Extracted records
#####

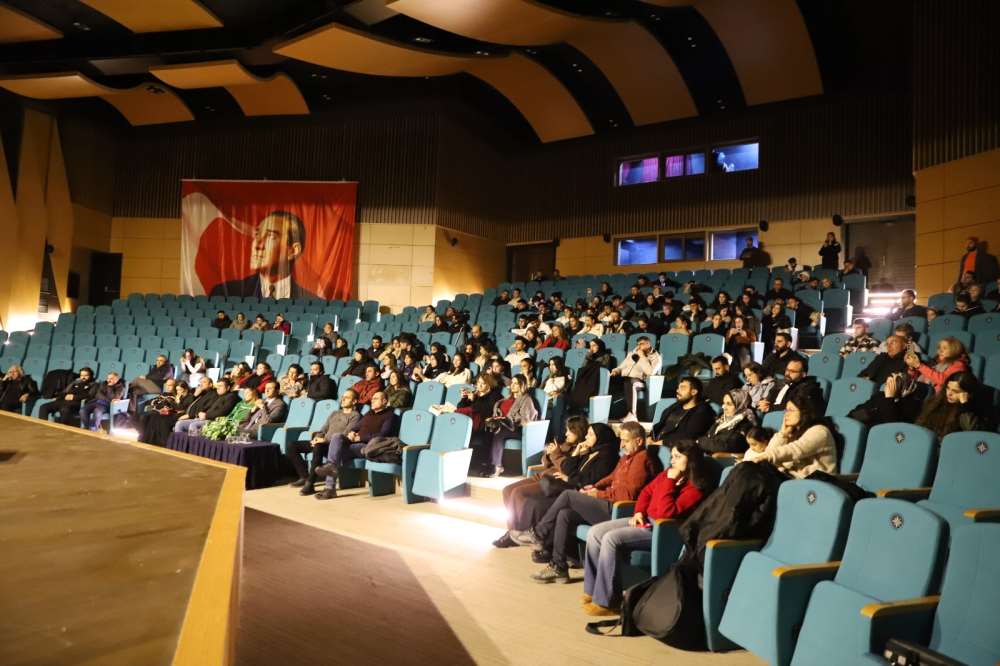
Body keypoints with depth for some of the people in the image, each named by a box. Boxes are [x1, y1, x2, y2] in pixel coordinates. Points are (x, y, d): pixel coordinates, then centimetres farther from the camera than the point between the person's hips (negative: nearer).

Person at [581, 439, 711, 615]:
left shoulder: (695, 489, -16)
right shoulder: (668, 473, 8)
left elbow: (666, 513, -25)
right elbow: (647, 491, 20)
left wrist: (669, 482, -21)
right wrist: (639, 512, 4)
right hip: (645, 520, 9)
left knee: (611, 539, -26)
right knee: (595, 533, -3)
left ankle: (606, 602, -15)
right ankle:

#####

[Task requirements] Print the data above from its first line through the line that has "left shoulder: (695, 489, -16)", exactly and with nothing else, omitting pictures.

[Completed task]
Body keypoints with depth for some of the people in the image, each named by a box. Boxes are [x1, y1, x2, y2] in pixel coordinates. Points are (x, y, d): pixel coordinates, then centimetres farther from the camera than the point between the person's hips (negative: nearer).

Person at [581, 439, 711, 615]:
left shoulder: (695, 489, -16)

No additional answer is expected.